__DIRECTIVE__
Give back the whole listing exactly as written, pictures excluded.

*** Block opens ***

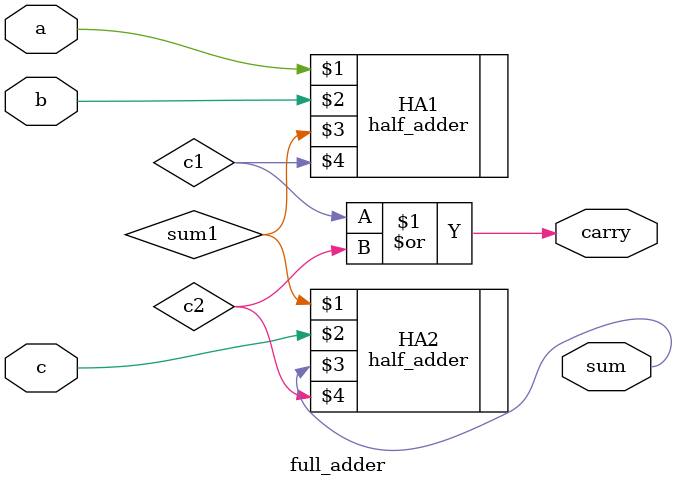
<source format=v>
module full_adder(
    input a, b, c,
    output sum, carry
);
    wire sum1, c1, c2;

    half_adder HA1 (a, b, sum1, c1);      // First Half Adder
    half_adder HA2 (sum1, c, sum, c2);  // Second Half Adder
    or U_OR (carry, c1, c2);               // OR the carry bits
endmodule
</source>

*** Block closes ***

__RESULT BELOW__
<source format=v>
module full_adder(
    input a, b, c,
    output sum, carry
);
    wire sum1, c1, c2;

    half_adder HA1 (a, b, sum1, c1);      // First Half Adder
    half_adder HA2 (sum1, c, sum, c2);  // Second Half Adder
    or U_OR (carry, c1, c2);               // OR the carry bits
endmodule
</source>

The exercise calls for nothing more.